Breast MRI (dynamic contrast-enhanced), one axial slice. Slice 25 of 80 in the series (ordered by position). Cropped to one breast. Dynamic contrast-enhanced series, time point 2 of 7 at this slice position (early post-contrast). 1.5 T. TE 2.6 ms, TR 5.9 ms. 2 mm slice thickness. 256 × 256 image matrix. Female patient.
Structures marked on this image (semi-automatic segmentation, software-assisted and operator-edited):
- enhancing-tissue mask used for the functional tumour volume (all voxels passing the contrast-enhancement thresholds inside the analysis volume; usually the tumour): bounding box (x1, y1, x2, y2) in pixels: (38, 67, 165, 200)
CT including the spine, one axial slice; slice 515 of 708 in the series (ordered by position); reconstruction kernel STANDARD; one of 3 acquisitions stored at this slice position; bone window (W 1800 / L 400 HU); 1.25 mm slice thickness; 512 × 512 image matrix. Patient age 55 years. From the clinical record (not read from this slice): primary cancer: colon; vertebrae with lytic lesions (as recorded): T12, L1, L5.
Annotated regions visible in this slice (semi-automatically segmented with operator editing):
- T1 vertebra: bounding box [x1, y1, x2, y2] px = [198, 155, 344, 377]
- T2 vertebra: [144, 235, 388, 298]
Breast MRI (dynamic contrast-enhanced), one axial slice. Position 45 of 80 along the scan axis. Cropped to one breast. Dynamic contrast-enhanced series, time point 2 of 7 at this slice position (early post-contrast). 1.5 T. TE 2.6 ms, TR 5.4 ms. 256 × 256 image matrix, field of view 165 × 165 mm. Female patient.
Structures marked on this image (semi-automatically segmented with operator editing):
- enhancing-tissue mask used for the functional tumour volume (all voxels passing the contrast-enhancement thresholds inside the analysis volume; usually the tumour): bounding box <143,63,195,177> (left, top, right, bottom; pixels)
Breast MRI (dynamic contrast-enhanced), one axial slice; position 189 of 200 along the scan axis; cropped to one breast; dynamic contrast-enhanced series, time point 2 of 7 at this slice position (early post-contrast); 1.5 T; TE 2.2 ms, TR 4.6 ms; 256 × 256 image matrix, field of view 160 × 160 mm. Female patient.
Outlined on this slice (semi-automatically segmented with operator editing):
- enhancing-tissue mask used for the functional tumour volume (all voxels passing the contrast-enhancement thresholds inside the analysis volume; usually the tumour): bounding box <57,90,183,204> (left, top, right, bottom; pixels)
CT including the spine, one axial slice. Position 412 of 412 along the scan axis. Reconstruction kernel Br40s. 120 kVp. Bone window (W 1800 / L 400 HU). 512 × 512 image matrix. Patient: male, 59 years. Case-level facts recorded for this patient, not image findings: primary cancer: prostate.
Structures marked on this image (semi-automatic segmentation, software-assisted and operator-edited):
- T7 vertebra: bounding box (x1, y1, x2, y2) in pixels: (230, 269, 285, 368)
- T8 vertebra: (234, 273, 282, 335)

--

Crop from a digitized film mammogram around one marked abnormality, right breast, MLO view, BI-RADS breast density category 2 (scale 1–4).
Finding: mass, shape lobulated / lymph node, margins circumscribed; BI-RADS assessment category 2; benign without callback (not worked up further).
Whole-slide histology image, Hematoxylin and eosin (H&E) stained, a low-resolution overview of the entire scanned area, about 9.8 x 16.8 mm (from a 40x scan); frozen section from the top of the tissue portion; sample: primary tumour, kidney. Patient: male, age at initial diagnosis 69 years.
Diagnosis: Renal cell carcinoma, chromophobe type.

--

● **Exercise brief**: Lines that include the word "automatically" are to be extracted from the data above.

● **Solution**:
Annotated regions visible in this slice (semi-automatically segmented with operator editing):
Structures marked on this image (semi-automatically segmented with operator editing):
Outlined on this slice (semi-automatically segmented with operator editing):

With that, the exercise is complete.